HOW TO COMPLETE THIS TASK | Extract every line of the listing below and reproduce each one without any change.

Dataset entries |
* * * * * * * * *

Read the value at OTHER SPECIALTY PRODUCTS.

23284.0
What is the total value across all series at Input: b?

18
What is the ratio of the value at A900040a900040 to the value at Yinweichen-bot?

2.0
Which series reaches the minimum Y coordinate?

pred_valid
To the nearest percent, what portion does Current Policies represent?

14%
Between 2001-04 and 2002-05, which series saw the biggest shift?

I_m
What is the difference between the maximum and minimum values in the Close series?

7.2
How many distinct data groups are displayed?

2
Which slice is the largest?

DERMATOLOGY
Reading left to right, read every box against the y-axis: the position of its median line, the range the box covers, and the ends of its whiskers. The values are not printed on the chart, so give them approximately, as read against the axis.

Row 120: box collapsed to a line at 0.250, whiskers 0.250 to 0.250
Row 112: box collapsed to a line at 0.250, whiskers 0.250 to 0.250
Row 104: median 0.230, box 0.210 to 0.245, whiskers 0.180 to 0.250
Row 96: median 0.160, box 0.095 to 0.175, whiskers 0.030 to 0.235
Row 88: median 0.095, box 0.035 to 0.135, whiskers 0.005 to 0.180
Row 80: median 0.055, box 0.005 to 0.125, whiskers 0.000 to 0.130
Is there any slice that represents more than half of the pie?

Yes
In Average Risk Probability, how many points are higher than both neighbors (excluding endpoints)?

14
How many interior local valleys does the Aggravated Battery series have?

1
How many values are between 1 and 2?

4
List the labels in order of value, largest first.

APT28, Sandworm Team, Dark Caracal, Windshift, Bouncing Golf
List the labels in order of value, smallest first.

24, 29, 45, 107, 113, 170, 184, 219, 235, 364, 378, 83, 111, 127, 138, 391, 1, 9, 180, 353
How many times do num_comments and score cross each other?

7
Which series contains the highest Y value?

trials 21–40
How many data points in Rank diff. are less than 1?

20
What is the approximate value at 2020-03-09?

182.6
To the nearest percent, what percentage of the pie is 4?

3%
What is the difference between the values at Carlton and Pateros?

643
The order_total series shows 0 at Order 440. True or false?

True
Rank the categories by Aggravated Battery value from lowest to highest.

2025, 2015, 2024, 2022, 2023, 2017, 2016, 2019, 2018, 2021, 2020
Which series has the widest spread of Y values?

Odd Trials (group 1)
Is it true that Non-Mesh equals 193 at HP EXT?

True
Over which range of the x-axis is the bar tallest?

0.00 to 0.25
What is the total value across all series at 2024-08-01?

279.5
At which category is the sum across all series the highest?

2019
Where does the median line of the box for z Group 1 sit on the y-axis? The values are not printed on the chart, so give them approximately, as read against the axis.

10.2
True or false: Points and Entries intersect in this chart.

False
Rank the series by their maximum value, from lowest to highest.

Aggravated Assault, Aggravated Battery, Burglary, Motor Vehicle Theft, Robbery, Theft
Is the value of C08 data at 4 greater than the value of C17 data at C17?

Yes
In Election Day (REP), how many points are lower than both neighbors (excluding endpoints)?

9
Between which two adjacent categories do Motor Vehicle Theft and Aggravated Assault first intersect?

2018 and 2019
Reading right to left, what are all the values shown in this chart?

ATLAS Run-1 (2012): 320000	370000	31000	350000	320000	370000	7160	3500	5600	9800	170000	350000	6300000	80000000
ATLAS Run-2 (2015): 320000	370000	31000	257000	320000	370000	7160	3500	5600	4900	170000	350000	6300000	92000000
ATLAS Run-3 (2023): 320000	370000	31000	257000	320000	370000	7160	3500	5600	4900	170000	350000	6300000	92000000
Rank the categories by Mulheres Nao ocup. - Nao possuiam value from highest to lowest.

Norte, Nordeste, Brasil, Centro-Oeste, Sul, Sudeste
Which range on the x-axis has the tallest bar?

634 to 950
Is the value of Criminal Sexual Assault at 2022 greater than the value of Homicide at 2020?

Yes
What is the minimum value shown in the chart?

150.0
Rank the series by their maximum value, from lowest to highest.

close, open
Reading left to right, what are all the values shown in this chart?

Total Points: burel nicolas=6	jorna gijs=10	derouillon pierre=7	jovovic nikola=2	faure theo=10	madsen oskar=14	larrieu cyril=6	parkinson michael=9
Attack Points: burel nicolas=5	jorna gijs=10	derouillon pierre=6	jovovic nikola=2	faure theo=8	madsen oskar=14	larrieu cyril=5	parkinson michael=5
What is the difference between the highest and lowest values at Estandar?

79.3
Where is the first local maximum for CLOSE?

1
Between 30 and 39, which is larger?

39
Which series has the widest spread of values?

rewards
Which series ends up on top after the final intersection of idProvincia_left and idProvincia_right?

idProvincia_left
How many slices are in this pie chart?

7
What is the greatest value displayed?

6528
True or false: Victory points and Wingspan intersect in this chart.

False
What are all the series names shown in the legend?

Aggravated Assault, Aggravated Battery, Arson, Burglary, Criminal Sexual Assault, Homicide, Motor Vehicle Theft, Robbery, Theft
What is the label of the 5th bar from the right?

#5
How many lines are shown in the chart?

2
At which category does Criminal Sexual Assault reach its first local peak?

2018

* * * * * * * * *

YOUR RESPONSE |
Read the value at OTHER SPECIALTY PRODUCTS.

23284.0
What is the total value across all series at Input: b?

18
What is the ratio of the value at A900040a900040 to the value at Yinweichen-bot?

2.0
Which series reaches the minimum Y coordinate?

pred_valid
To the nearest percent, what portion does Current Policies represent?

14%
Between 2001-04 and 2002-05, which series saw the biggest shift?

I_m
What is the difference between the maximum and minimum values in the Close series?

7.2
How many distinct data groups are displayed?

2
Which slice is the largest?

DERMATOLOGY
Reading left to right, read every box against the y-axis: the position of its median line, the range the box covers, and the ends of its whiskers. The values are not printed on the chart, so give them approximately, as read against the axis.

Row 120: box collapsed to a line at 0.250, whiskers 0.250 to 0.250
Row 112: box collapsed to a line at 0.250, whiskers 0.250 to 0.250
Row 104: median 0.230, box 0.210 to 0.245, whiskers 0.180 to 0.250
Row 96: median 0.160, box 0.095 to 0.175, whiskers 0.030 to 0.235
Row 88: median 0.095, box 0.035 to 0.135, whiskers 0.005 to 0.180
Row 80: median 0.055, box 0.005 to 0.125, whiskers 0.000 to 0.130
Is there any slice that represents more than half of the pie?

Yes
In Average Risk Probability, how many points are higher than both neighbors (excluding endpoints)?

14
How many interior local valleys does the Aggravated Battery series have?

1
How many values are between 1 and 2?

4
List the labels in order of value, largest first.

APT28, Sandworm Team, Dark Caracal, Windshift, Bouncing Golf
List the labels in order of value, smallest first.

24, 29, 45, 107, 113, 170, 184, 219, 235, 364, 378, 83, 111, 127, 138, 391, 1, 9, 180, 353
How many times do num_comments and score cross each other?

7
Which series contains the highest Y value?

trials 21–40
How many data points in Rank diff. are less than 1?

20
What is the approximate value at 2020-03-09?

182.6
To the nearest percent, what percentage of the pie is 4?

3%
What is the difference between the values at Carlton and Pateros?

643
The order_total series shows 0 at Order 440. True or false?

True
Rank the categories by Aggravated Battery value from lowest to highest.

2025, 2015, 2024, 2022, 2023, 2017, 2016, 2019, 2018, 2021, 2020
Which series has the widest spread of Y values?

Odd Trials (group 1)
Is it true that Non-Mesh equals 193 at HP EXT?

True
Over which range of the x-axis is the bar tallest?

0.00 to 0.25
What is the total value across all series at 2024-08-01?

279.5
At which category is the sum across all series the highest?

2019
Where does the median line of the box for z Group 1 sit on the y-axis? The values are not printed on the chart, so give them approximately, as read against the axis.

10.2
True or false: Points and Entries intersect in this chart.

False
Rank the series by their maximum value, from lowest to highest.

Aggravated Assault, Aggravated Battery, Burglary, Motor Vehicle Theft, Robbery, Theft
Is the value of C08 data at 4 greater than the value of C17 data at C17?

Yes
In Election Day (REP), how many points are lower than both neighbors (excluding endpoints)?

9
Between which two adjacent categories do Motor Vehicle Theft and Aggravated Assault first intersect?

2018 and 2019
Reading right to left, what are all the values shown in this chart?

ATLAS Run-1 (2012): 320000	370000	31000	350000	320000	370000	7160	3500	5600	9800	170000	350000	6300000	80000000
ATLAS Run-2 (2015): 320000	370000	31000	257000	320000	370000	7160	3500	5600	4900	170000	350000	6300000	92000000
ATLAS Run-3 (2023): 320000	370000	31000	257000	320000	370000	7160	3500	5600	4900	170000	350000	6300000	92000000
Rank the categories by Mulheres Nao ocup. - Nao possuiam value from highest to lowest.

Norte, Nordeste, Brasil, Centro-Oeste, Sul, Sudeste
Which range on the x-axis has the tallest bar?

634 to 950
Is the value of Criminal Sexual Assault at 2022 greater than the value of Homicide at 2020?

Yes
What is the minimum value shown in the chart?

150.0
Rank the series by their maximum value, from lowest to highest.

close, open
Reading left to right, what are all the values shown in this chart?

Total Points: burel nicolas=6	jorna gijs=10	derouillon pierre=7	jovovic nikola=2	faure theo=10	madsen oskar=14	larrieu cyril=6	parkinson michael=9
Attack Points: burel nicolas=5	jorna gijs=10	derouillon pierre=6	jovovic nikola=2	faure theo=8	madsen oskar=14	larrieu cyril=5	parkinson michael=5
What is the difference between the highest and lowest values at Estandar?

79.3
Where is the first local maximum for CLOSE?

1
Between 30 and 39, which is larger?

39
Which series has the widest spread of values?

rewards
Which series ends up on top after the final intersection of idProvincia_left and idProvincia_right?

idProvincia_left
How many slices are in this pie chart?

7
What is the greatest value displayed?

6528
True or false: Victory points and Wingspan intersect in this chart.

False
What are all the series names shown in the legend?

Aggravated Assault, Aggravated Battery, Arson, Burglary, Criminal Sexual Assault, Homicide, Motor Vehicle Theft, Robbery, Theft
What is the label of the 5th bar from the right?

#5
How many lines are shown in the chart?

2
At which category does Criminal Sexual Assault reach its first local peak?

2018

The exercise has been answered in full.